Brazil Dispatches Helicopters Looking For Two Missing People In The Amazon
Brazil Dispatches Helicopters Looking For Two Missing People In The Amazon
Brazilian officials have begun searching a remote part of the Amazon rainforest with helicopters for a British journalist and Indigenous official who has been missing for more than three days.
Civil police in Amazonas state also said on Wednesday that they had apprehended a suspect for allegedly carrying a firearm without a permission, which is frequent in the region.
However, the state’s public security secretary, Gen. Carlos Alberto Mansur, later stated that officials did not have any specific proof linking the individual to the disappearances.
At a press conference, Mansur added, “We’re searching for a probable link, but for now, we have nothing.” He added the suspect, Amarildo da Costa de Oliveira, also known as “Pelado,” was still being held.
Since the investigation began, police have questioned five more people, but no arrests have been made in connection with the disappearances, authorities stated in their first combined public speech.
Dom Phillips, a regular contributor to the Guardian newspaper, and Bruno Arajo Pereira, a Brazilian Indigenous affairs agency official with vast knowledge in the region, were last seen early Sunday in the Sao Rafael hamlet of the Javari Valley Indigenous territory.
The two were threatened on Saturday when a small number of men arrived by river to the Indigenous territory’s border and displayed firearms at a patrol sponsored by Univaja, a local Indigenous people’s organization.
Phillips photographed the guys at the time, according to the association’s president, Paulo Marubo, who earlier told the Associated Press that Pelado was one of them.
Phillips and Pereira were supposed to return to Atalaia do Norte via boat, but they never arrived.
Authorities’ search efforts were delayed to begin and remain insufficient, according to indigenous leaders on the ground, family members, and peers of Pereira and Phillips.
Phillips’ family and allies attended a vigil outside the Brazilian embassy in London, urging officials to explain why the search took so long to begin.

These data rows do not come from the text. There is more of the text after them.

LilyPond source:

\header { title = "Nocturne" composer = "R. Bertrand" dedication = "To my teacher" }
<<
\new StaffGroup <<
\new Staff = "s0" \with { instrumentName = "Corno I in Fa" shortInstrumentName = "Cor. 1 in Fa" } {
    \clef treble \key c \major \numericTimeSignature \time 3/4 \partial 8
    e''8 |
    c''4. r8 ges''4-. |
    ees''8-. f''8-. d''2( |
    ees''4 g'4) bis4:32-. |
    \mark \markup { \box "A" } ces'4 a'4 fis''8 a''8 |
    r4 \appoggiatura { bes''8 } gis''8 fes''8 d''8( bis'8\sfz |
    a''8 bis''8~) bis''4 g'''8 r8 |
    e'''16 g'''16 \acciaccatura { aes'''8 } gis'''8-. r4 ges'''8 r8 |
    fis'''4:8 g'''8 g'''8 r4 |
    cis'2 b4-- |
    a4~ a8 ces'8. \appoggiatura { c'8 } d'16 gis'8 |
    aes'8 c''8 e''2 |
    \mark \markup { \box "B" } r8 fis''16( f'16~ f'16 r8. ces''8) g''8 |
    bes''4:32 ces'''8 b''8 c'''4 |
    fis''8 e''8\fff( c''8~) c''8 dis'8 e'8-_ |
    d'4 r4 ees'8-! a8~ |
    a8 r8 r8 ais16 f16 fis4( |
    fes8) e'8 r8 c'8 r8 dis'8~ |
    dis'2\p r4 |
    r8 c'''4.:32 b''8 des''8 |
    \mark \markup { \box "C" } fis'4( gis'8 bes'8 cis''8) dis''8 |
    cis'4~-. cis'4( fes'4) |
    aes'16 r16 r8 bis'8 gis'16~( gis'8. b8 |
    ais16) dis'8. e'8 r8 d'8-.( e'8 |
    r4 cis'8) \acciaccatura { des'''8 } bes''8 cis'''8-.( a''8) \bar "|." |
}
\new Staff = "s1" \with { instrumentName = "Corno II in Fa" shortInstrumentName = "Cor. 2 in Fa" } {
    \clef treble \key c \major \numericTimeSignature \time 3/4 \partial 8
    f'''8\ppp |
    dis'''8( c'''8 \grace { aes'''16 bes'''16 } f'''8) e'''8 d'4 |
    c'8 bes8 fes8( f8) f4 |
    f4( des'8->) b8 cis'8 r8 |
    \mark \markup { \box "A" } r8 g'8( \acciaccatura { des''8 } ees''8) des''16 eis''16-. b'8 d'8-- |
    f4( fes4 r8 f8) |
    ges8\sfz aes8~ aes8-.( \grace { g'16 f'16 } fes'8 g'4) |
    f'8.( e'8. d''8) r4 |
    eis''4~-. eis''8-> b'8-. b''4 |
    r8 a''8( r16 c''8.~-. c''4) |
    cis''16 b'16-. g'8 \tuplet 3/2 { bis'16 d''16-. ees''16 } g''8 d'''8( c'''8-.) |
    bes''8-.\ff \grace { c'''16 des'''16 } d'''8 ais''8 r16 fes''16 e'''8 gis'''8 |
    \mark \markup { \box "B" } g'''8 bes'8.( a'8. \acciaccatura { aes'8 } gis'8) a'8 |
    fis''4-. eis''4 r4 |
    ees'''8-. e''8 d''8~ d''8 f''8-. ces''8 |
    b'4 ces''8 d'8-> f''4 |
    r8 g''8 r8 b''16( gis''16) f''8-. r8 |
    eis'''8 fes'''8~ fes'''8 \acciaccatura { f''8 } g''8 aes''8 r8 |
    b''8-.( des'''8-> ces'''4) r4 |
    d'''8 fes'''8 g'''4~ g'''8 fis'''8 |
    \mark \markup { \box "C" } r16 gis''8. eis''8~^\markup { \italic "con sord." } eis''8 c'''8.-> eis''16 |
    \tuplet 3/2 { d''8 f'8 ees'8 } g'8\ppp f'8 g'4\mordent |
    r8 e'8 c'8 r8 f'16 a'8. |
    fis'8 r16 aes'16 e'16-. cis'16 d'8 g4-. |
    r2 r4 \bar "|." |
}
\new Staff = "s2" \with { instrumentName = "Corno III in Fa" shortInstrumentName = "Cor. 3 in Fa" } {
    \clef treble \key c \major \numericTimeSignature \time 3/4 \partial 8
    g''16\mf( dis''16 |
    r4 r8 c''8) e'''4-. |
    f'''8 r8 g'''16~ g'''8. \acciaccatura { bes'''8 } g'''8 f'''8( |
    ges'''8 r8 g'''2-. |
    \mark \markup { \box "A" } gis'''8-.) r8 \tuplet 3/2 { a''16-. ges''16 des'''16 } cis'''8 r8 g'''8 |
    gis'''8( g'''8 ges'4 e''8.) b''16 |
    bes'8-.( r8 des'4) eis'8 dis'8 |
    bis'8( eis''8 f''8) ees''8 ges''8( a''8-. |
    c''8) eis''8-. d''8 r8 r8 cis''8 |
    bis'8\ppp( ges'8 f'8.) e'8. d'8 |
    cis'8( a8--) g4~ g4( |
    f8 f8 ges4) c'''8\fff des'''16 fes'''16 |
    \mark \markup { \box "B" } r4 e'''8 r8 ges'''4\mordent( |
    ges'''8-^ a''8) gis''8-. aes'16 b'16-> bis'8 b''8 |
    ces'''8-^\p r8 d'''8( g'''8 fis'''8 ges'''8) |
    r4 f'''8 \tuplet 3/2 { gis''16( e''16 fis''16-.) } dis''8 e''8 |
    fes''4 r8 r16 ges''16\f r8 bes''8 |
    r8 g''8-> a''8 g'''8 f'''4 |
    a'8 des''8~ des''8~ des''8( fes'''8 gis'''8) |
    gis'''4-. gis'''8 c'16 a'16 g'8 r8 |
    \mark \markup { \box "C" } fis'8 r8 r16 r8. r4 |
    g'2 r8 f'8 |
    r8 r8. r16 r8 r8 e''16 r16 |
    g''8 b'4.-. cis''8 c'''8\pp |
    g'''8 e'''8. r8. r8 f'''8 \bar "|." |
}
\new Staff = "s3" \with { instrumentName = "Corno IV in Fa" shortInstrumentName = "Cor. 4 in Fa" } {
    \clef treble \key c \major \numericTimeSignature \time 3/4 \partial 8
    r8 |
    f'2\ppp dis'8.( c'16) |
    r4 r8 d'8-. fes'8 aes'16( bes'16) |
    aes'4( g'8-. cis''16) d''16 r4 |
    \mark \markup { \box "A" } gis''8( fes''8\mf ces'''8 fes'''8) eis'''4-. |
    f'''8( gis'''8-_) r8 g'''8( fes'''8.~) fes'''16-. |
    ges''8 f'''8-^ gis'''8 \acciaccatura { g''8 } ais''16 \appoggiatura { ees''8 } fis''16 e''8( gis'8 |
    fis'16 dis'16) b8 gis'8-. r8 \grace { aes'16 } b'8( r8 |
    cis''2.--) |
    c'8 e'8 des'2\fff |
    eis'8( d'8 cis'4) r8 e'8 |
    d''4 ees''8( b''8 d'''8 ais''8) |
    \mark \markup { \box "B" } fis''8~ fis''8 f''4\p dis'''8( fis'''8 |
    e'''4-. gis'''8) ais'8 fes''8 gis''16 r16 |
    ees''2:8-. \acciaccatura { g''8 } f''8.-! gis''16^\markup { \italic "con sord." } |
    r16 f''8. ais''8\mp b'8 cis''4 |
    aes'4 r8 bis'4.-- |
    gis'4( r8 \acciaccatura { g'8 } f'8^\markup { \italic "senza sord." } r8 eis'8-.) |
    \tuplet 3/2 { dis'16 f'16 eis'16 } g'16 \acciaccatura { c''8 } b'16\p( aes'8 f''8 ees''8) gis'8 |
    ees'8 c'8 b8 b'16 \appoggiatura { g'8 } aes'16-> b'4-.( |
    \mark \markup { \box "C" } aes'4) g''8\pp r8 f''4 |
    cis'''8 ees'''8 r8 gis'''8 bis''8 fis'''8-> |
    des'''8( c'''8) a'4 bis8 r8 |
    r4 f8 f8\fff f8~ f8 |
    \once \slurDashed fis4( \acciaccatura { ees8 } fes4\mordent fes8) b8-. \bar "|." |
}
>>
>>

“We had to come this morning to inquire about Dom Phillips’ whereabouts.” “Can you tell me where Bruno Pereira is?” Sian Phillips, Phillips’ sister, told reporters. “We’ve come to raise the question of why it took so long for them to start looking for my brother and Bruno. We want the investigation to continue.”
After Univaja and the federal public defender’s office filed a request, a Brazilian federal court issued an injunction on Wednesday ordering authorities to deploy helicopters and more boats.
Federal police revealed various photographs and videos of the region obtained earlier that day from a helicopter at an evening news conference.
Judge Jaiza Maria Pinto stated in her judgement that she had ordered the Indigenous Affairs office to maintain protections in the region after Univaja filed a petition in 2019 alleging several criminal acts.
Despite the directive, she claimed, the zone was “kept in a low-protection and surveillance status.”
One of the Indigenous affairs agency’s three top directors was fired on Wednesday. The decision, according to the agency, was made in May and had nothing to do with the case.
Meanwhile, Gustavo da Cruz, an employee of the Indigenous Affairs Agency, has proposed a 24-hour walkout on June 13 in Congress.
“If being a public servant was once a safe profession, it is now a career fraught with terror, murder, violence, and threats,” da Cruz told lawmakers.
In the area, which boasts the world’s biggest concentration of uncontacted Indigenous people, there have been numerous shootouts involving hunters, fishers, and state security officials.
It’s also a main conduit for cocaine produced on the Peruvian side of the border, which is trafficked into Brazil and then sold to Europe.
The search has enlisted the help of 250 individuals from the army, navy, police, and firefighters, according to federal police.
Phillips, 57, has been reporting from Brazil for more than a decade and is currently working on a book about Amazon preservation with the Alicia Patterson Foundation’s help.
Alessandra Sampaio, his wife, made a video begging with the government and authorities to step up their search efforts.
“There’s still a chance we’ll find them.” “They must be discovered, even if I don’t find the love of my life alive,” she said in a video uploaded on Twitter.
Scientists, artists, journalists, and soccer stars, including the great Pele, echoed her request, sharing comments on social media urging authorities to step up the search.
Pereira has long worked for the Brazilian Indigenous Affairs Agency in Javari Valley. Before leaving on leave, he was in charge of their regional office and the coordination of isolated Indigenous tribes. Illegal fishers and poachers have been threatening him for years.
President Jair Bolsonaro attracted flak on Tuesday for referring to the two men’s job as a “adventure.”
“In a fully wild environment like that, simply two individuals in a boat is not a suggested trip.” Anything might happen at any time. It may have been an accident, or they could have been killed,” he added in an interview with SBT television.
“We pray and hope that they will be located soon. The armed forces are putting in long hours.”